Namun, Hero MotoCorp dari India berencana untuk mengakibatkan pembaharuan besar dengan mengembangkan sistem penggerak hibrida baru, mungkin saja untuk skuter dan juga sepeda gowes motor berkapasitas kecil.
CEO Hero MotoCorp, Niranjan Gupta, mengungkapkan bahwa perusahaan sedang mengeksplorasi berbagai teknologi powertrain alternatif untuk menghadapi tantangan masa depan pada mobilitas. Ini adalah termasuk fokus pada materi bakar fleksibel, teknologi berbasis etanol, dan juga tentunya, teknologi hibrida.
Proyek Hibrida: Hero MotoCorp sedang mengembangkan sistem hibrida yang digunakan dapat diaplikasikan pada model kendaraan beroda dua motor lalu skuter mereka.
Meskipun detail spesifik mengenai model yang digunakan akan dirilis masih belum diumumkan, perusahaan mempunyai berbagai model yang digunakan cocok untuk penerapan teknologi ini. Hal ini termasuk skuter kecil seperti Xoom 110 kemudian kendaraan beroda dua motor komuter seperti Maverick 440, yang tersebut juga berbagi media dengan Harley-Davidson X440.

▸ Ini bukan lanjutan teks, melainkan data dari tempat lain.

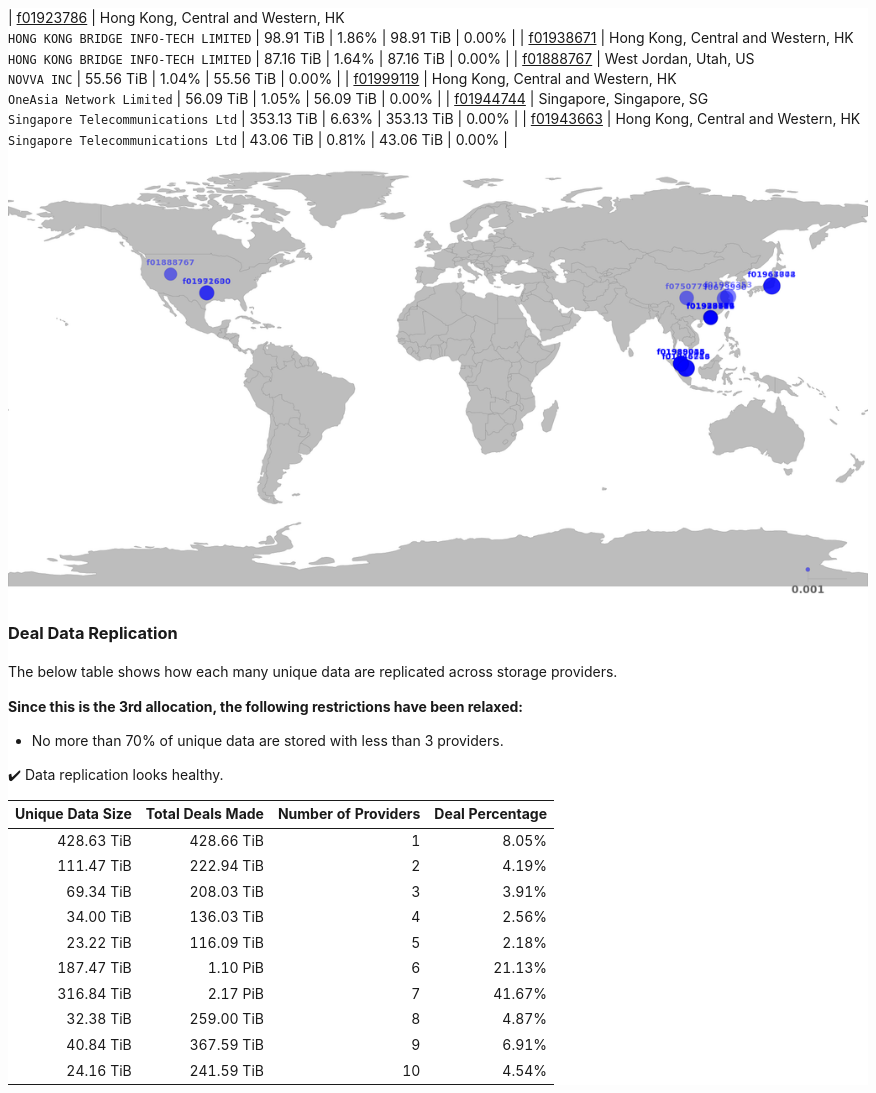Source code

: | [f01923786](https://filfox.info/en/address/f01923786)       |         Hong Kong, Central and Western, HK<br/>`HONG KONG BRIDGE INFO-TECH LIMITED` |          98.91 TiB |      1.86% |   98.91 TiB |           0.00% |
| [f01938671](https://filfox.info/en/address/f01938671)       |         Hong Kong, Central and Western, HK<br/>`HONG KONG BRIDGE INFO-TECH LIMITED` |          87.16 TiB |      1.64% |   87.16 TiB |           0.00% |
| [f01888767](https://filfox.info/en/address/f01888767)       |                                               West Jordan, Utah, US<br/>`NOVVA INC` |          55.56 TiB |      1.04% |   55.56 TiB |           0.00% |
| [f01999119](https://filfox.info/en/address/f01999119)       |                    Hong Kong, Central and Western, HK<br/>`OneAsia Network Limited` |          56.09 TiB |      1.05% |   56.09 TiB |           0.00% |
| [f01944744](https://filfox.info/en/address/f01944744)       |                     Singapore, Singapore, SG<br/>`Singapore Telecommunications Ltd` |         353.13 TiB |      6.63% |  353.13 TiB |           0.00% |
| [f01943663](https://filfox.info/en/address/f01943663)       |           Hong Kong, Central and Western, HK<br/>`Singapore Telecommunications Ltd` |          43.06 TiB |      0.81% |   43.06 TiB |           0.00% |

![Provider Distribution](https://raw.githubusercontent.com/data-preservation-programs/filplus-checker-assets/main/filecoin-project/filecoin-plus-large-datasets/issues/1508/1675667177911.png)
### Deal Data Replication
The below table shows how each many unique data are replicated across storage providers.

**Since this is the 3rd allocation, the following restrictions have been relaxed:**
- No more than 70% of unique data are stored with less than 3 providers.

✔️ Data replication looks healthy.

| Unique Data Size | Total Deals Made | Number of Providers | Deal Percentage |
| ---------------: | ---------------: | ------------------: | --------------: |
|       428.63 TiB |       428.66 TiB |                   1 |           8.05% |
|       111.47 TiB |       222.94 TiB |                   2 |           4.19% |
|        69.34 TiB |       208.03 TiB |                   3 |           3.91% |
|        34.00 TiB |       136.03 TiB |                   4 |           2.56% |
|        23.22 TiB |       116.09 TiB |                   5 |           2.18% |
|       187.47 TiB |         1.10 PiB |                   6 |          21.13% |
|       316.84 TiB |         2.17 PiB |                   7 |          41.67% |
|        32.38 TiB |       259.00 TiB |                   8 |           4.87% |
|        40.84 TiB |       367.59 TiB |                   9 |           6.91% |
|        24.16 TiB |       241.59 TiB |                  10 |           4.54% |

Seperti pada mobil hibrida, kendaraan beroda dua motor hibrida akan menggabungkan motor listrik dengan mesin pembakaran internal. Motor listrik biasanya berfungsi pada kecepatan rendah kemudian RPM rendah, membantu mesin pembakaran internal dengan tenaga tambahan.
Beberapa sistem hibrida kemungkinan besar menyediakan mode serba listrik untuk kecepatan rendah, sementara mesin pembakaran internal akan terlibat pada kecepatan lebih lanjut tinggi atau ketika tenaga listrik habis.
Sistem hibrida ringan, seperti yang mana ditemukan pada Yamaha Fazzio, menghubungkan motor listrik ke poros engkol mesin, berfungsi sebagai pengganti motor starter kemudian memberikan dorongan tambahan pada waktu akselerasi. Namun, pada sistem ini, mesin bensin masih menyala terus-menerus kemudian bukan mempunyai mode serba listrik.